▶ WORK TO COMPLETE
Every picture stays out; everything else in the listing below is to be returned exactly.

*** DATA LISTING Section Begins ***

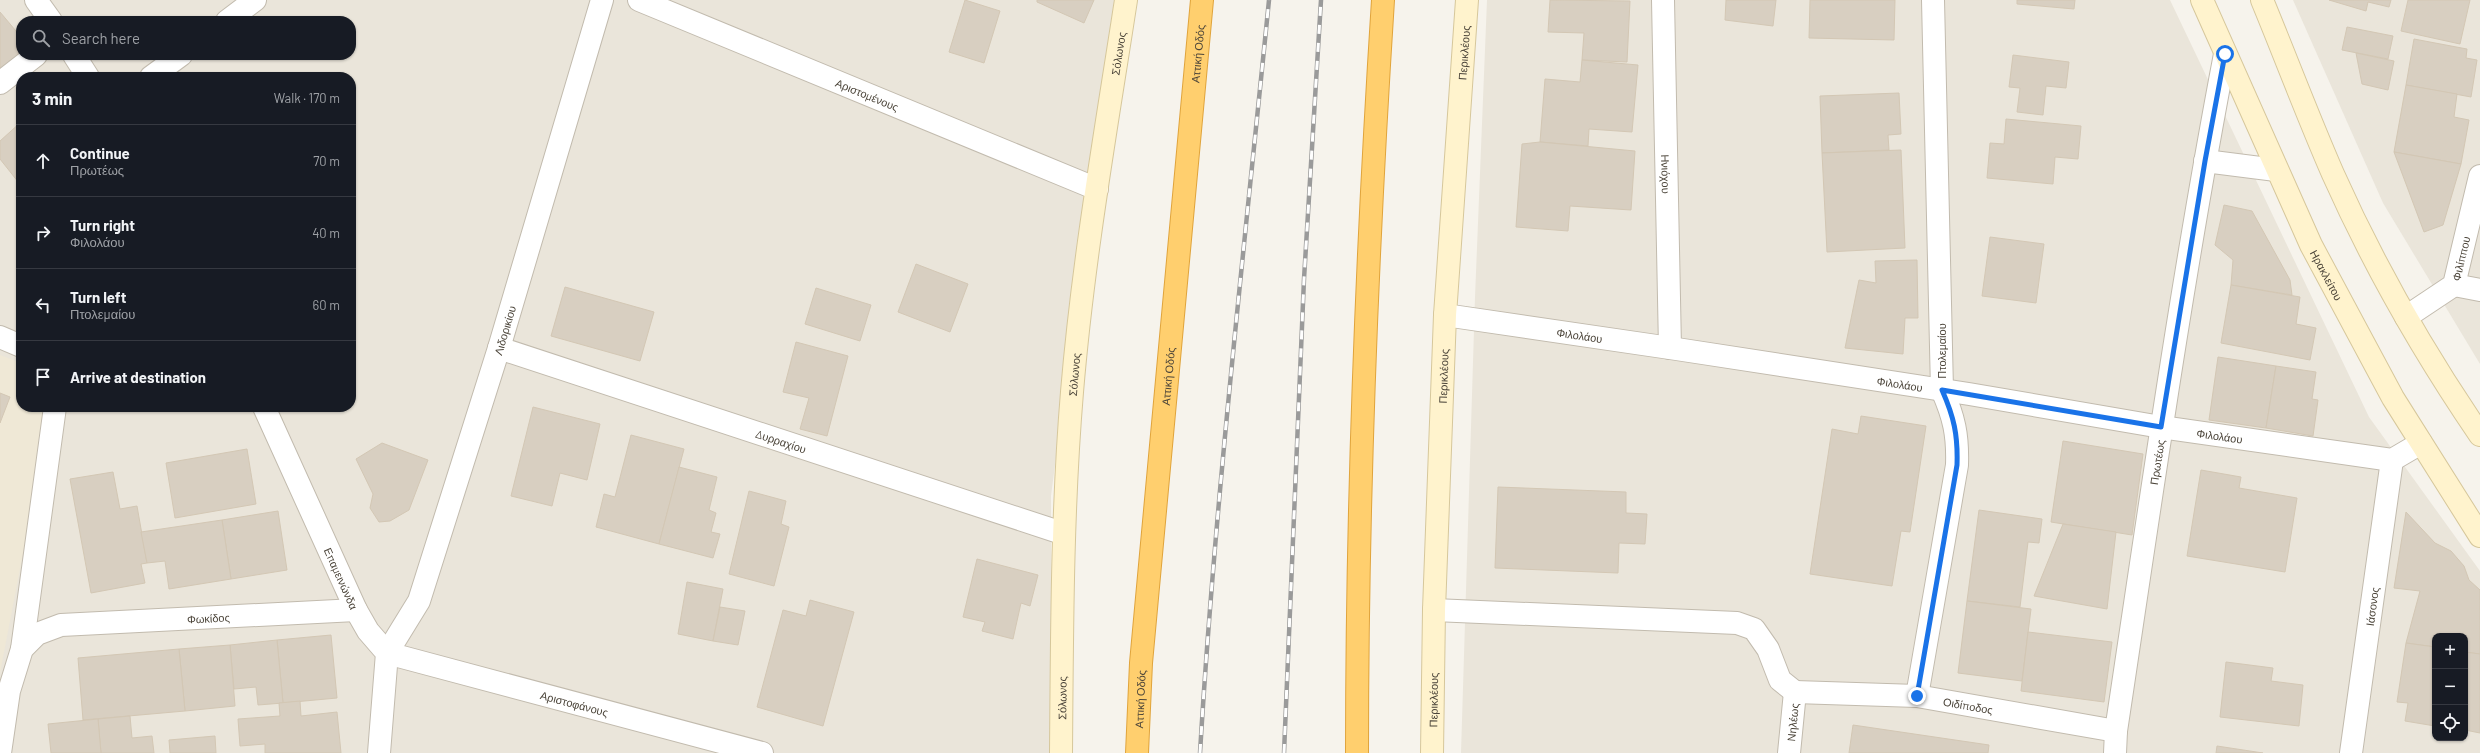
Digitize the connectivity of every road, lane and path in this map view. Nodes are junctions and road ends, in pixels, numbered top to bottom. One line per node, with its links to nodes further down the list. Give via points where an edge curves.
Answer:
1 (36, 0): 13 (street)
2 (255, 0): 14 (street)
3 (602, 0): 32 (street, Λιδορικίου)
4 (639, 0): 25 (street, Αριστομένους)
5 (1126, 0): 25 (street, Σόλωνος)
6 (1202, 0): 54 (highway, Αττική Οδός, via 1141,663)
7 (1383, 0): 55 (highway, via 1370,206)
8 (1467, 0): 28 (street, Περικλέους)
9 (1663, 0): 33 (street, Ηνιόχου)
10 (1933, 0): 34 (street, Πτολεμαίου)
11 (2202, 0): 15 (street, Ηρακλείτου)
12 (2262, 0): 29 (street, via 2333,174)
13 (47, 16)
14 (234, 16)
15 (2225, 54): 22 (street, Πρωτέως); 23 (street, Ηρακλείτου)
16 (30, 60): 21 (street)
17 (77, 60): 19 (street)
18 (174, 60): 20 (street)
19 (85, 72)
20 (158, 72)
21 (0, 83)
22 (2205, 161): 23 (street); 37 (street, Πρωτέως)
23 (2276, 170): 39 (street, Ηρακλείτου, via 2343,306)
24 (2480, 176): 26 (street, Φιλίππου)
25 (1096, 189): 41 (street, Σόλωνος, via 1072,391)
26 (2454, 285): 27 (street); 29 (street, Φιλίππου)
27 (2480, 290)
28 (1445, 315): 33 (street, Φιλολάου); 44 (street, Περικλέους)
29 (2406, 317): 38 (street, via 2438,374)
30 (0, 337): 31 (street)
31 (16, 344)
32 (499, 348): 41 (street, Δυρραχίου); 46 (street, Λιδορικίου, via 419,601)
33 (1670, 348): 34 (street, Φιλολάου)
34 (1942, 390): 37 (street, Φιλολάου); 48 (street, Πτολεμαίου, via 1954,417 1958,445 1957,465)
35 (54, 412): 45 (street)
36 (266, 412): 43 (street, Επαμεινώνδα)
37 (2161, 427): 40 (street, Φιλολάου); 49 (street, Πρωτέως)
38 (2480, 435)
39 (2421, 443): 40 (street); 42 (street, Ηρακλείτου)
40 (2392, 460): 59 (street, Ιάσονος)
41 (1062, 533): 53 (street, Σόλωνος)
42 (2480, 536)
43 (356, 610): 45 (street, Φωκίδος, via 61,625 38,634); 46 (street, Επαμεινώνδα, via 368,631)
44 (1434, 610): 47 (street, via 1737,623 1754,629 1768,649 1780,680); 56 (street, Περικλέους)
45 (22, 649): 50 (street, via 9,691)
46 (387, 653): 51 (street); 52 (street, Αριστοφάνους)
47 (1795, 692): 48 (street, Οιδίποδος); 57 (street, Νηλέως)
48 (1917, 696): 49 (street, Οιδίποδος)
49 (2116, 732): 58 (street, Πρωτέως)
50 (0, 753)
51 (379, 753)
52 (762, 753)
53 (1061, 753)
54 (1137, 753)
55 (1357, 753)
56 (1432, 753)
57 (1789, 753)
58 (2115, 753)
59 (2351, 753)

*** DATA LISTING Section Ends ***

▶ EXERCISE ANSWER
Digitize the connectivity of every road, lane and path in this map view. Nodes are junctions and road ends, in pixels, numbered top to bottom. One line per node, with its links to nodes further down the list. Give via points where an edge curves.
Answer:
1 (36, 0): 13 (street)
2 (255, 0): 14 (street)
3 (602, 0): 32 (street, Λιδορικίου)
4 (639, 0): 25 (street, Αριστομένους)
5 (1126, 0): 25 (street, Σόλωνος)
6 (1202, 0): 54 (highway, Αττική Οδός, via 1141,663)
7 (1383, 0): 55 (highway, via 1370,206)
8 (1467, 0): 28 (street, Περικλέους)
9 (1663, 0): 33 (street, Ηνιόχου)
10 (1933, 0): 34 (street, Πτολεμαίου)
11 (2202, 0): 15 (street, Ηρακλείτου)
12 (2262, 0): 29 (street, via 2333,174)
13 (47, 16)
14 (234, 16)
15 (2225, 54): 22 (street, Πρωτέως); 23 (street, Ηρακλείτου)
16 (30, 60): 21 (street)
17 (77, 60): 19 (street)
18 (174, 60): 20 (street)
19 (85, 72)
20 (158, 72)
21 (0, 83)
22 (2205, 161): 23 (street); 37 (street, Πρωτέως)
23 (2276, 170): 39 (street, Ηρακλείτου, via 2343,306)
24 (2480, 176): 26 (street, Φιλίππου)
25 (1096, 189): 41 (street, Σόλωνος, via 1072,391)
26 (2454, 285): 27 (street); 29 (street, Φιλίππου)
27 (2480, 290)
28 (1445, 315): 33 (street, Φιλολάου); 44 (street, Περικλέους)
29 (2406, 317): 38 (street, via 2438,374)
30 (0, 337): 31 (street)
31 (16, 344)
32 (499, 348): 41 (street, Δυρραχίου); 46 (street, Λιδορικίου, via 419,601)
33 (1670, 348): 34 (street, Φιλολάου)
34 (1942, 390): 37 (street, Φιλολάου); 48 (street, Πτολεμαίου, via 1954,417 1958,445 1957,465)
35 (54, 412): 45 (street)
36 (266, 412): 43 (street, Επαμεινώνδα)
37 (2161, 427): 40 (street, Φιλολάου); 49 (street, Πρωτέως)
38 (2480, 435)
39 (2421, 443): 40 (street); 42 (street, Ηρακλείτου)
40 (2392, 460): 59 (street, Ιάσονος)
41 (1062, 533): 53 (street, Σόλωνος)
42 (2480, 536)
43 (356, 610): 45 (street, Φωκίδος, via 61,625 38,634); 46 (street, Επαμεινώνδα, via 368,631)
44 (1434, 610): 47 (street, via 1737,623 1754,629 1768,649 1780,680); 56 (street, Περικλέους)
45 (22, 649): 50 (street, via 9,691)
46 (387, 653): 51 (street); 52 (street, Αριστοφάνους)
47 (1795, 692): 48 (street, Οιδίποδος); 57 (street, Νηλέως)
48 (1917, 696): 49 (street, Οιδίποδος)
49 (2116, 732): 58 (street, Πρωτέως)
50 (0, 753)
51 (379, 753)
52 (762, 753)
53 (1061, 753)
54 (1137, 753)
55 (1357, 753)
56 (1432, 753)
57 (1789, 753)
58 (2115, 753)
59 (2351, 753)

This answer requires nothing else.